[Dataset entries]
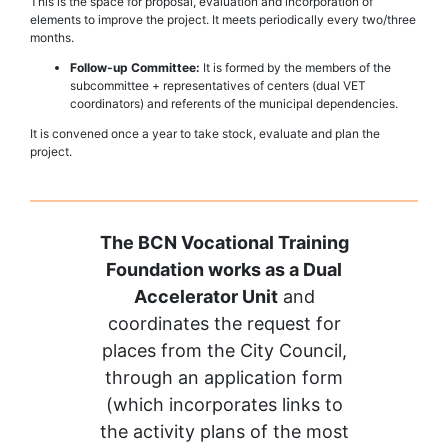
This is the space for proposal, evaluation and incorporation of
elements to improve the project. It meets periodically every two/three
months.
Follow-up Committee:
It is formed by the members of the
subcommittee + representatives of centers (dual VET
coordinators) and referents of the municipal dependencies.
It is convened once a year to take stock, evaluate and plan the
project.
The BCN Vocational Training
Foundation works as a Dual
Accelerator Unit
and
coordinates the request for
places from the City Council,
through an application form
(which incorporates links to
the activity plans of the most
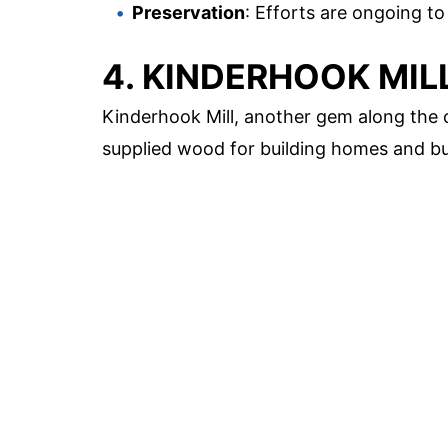
Preservation
: Efforts are ongoing to 
4. KINDERHOOK MIL
Kinderhook Mill, another gem along the c
supplied wood for building homes and bu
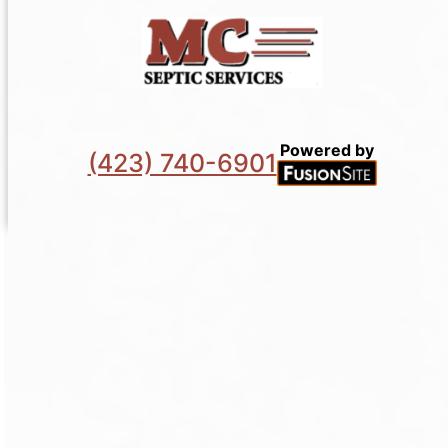
Powered by
(423) 740-6901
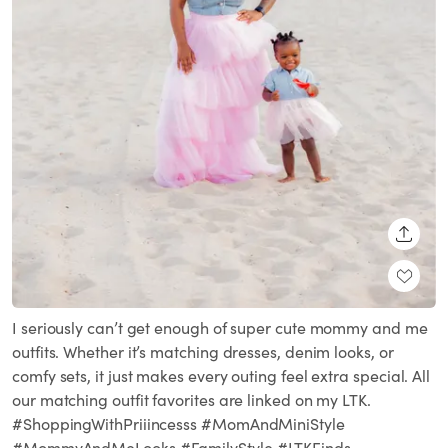
SHARE
I seriously can’t get enough of super cute mommy and me
outfits. Whether it’s matching dresses, denim looks, or
comfy sets, it just makes every outing feel extra special. All
our matching outfit favorites are linked on my LTK.
#ShoppingWithPriiincesss #MomAndMiniStyle
#MommyAndMeLooks #FamilyStyle #LTKFinds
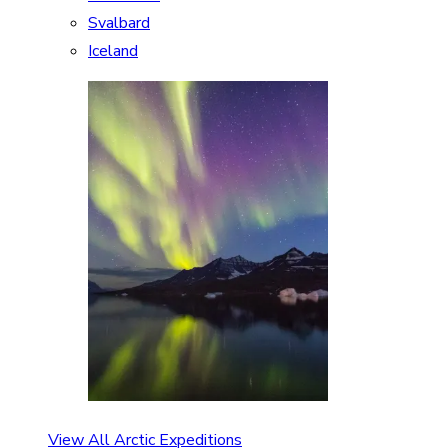
Svalbard
Iceland
View All Arctic Expeditions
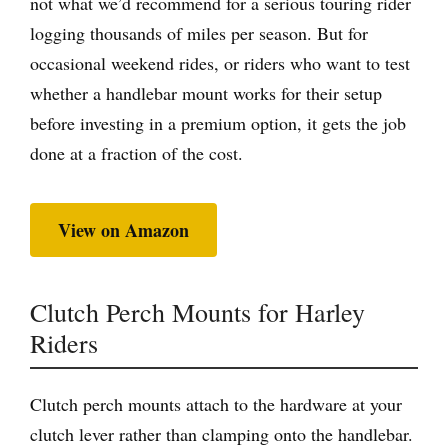
not what we’d recommend for a serious touring rider
logging thousands of miles per season. But for
occasional weekend rides, or riders who want to test
whether a handlebar mount works for their setup
before investing in a premium option, it gets the job
done at a fraction of the cost.
View on Amazon
Clutch Perch Mounts for Harley
Riders
Clutch perch mounts attach to the hardware at your
clutch lever rather than clamping onto the handlebar.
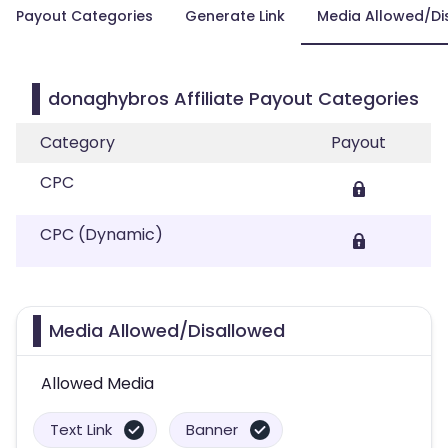
Payout Categories
Generate Link
Media Allowed/Di
donaghybros Affiliate Payout Categories
Category
Payout
CPC
CPC (Dynamic)
Media Allowed/Disallowed
Allowed Media
Text Link
Banner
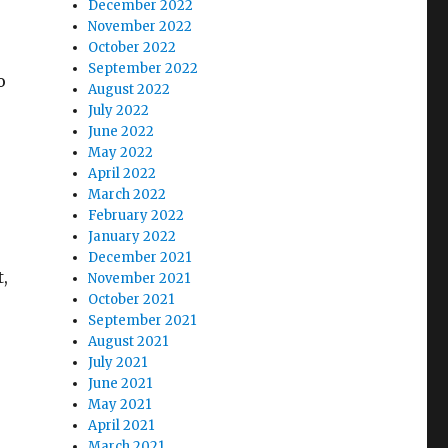
December 2022
November 2022
October 2022
September 2022
o
August 2022
July 2022
June 2022
May 2022
April 2022
March 2022
February 2022
January 2022
December 2021
,
November 2021
October 2021
September 2021
August 2021
July 2021
June 2021
May 2021
April 2021
March 2021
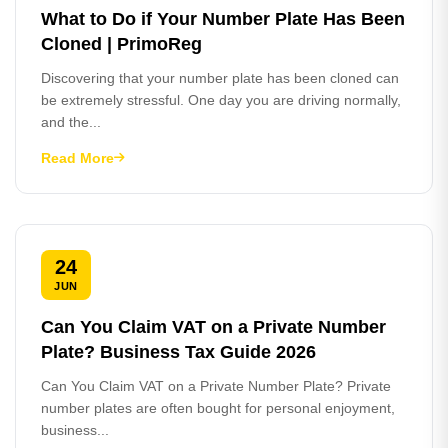
What to Do if Your Number Plate Has Been
Cloned | PrimoReg
Discovering that your number plate has been cloned can
be extremely stressful. One day you are driving normally,
and the...
Read More
24
JUN
Can You Claim VAT on a Private Number
Plate? Business Tax Guide 2026
Can You Claim VAT on a Private Number Plate? Private
number plates are often bought for personal enjoyment,
business...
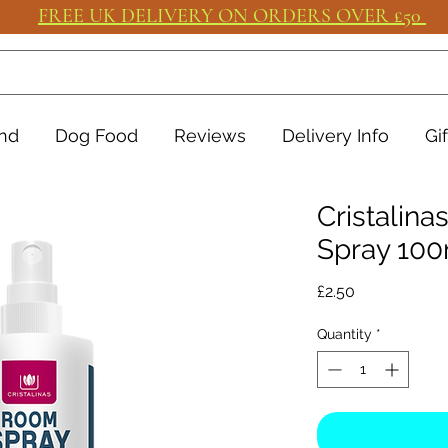
FREE UK DELIVERY ON ORDERS OVER £50
nd
Dog Food
Reviews
Delivery Info
Gi
Cristalin
Spray 100
Price
£2.50
Quantity
*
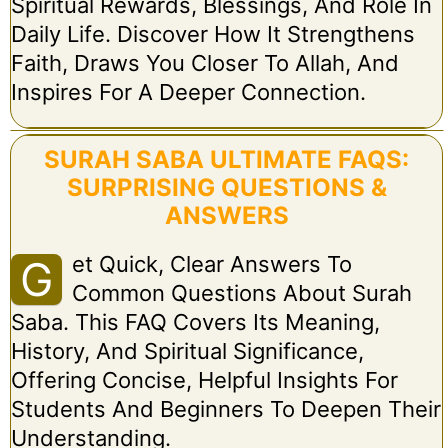
Spiritual Rewards, Blessings, And Role In
Daily Life. Discover How It Strengthens
Faith, Draws You Closer To Allah, And
Inspires For A Deeper Connection.
SURAH SABA ULTIMATE FAQS:
SURPRISING QUESTIONS &
ANSWERS
Et Quick, Clear Answers To
G
Common Questions About Surah
Saba. This FAQ Covers Its Meaning,
History, And Spiritual Significance,
Offering Concise, Helpful Insights For
Students And Beginners To Deepen Their
Understanding.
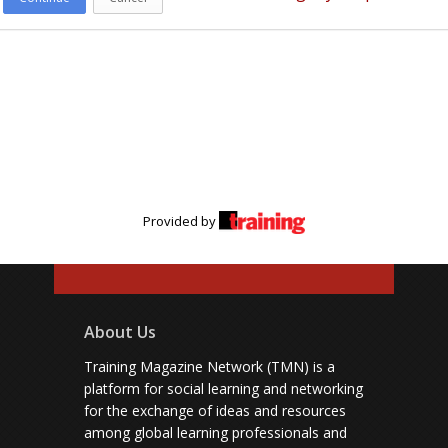
Provided by
About Us
Training Magazine Network (TMN) is a
platform for social learning and networking
for the exchange of ideas and resources
among global learning professionals and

(EXERCISE INSTRUCTIONS):
Each line of the entries above that contains "matching" must be copied into the answer.

(COMPLETED TASK):
outfits. Whether it’s matching dresses, denim looks, or
our matching outfit favorites are linked on my LTK.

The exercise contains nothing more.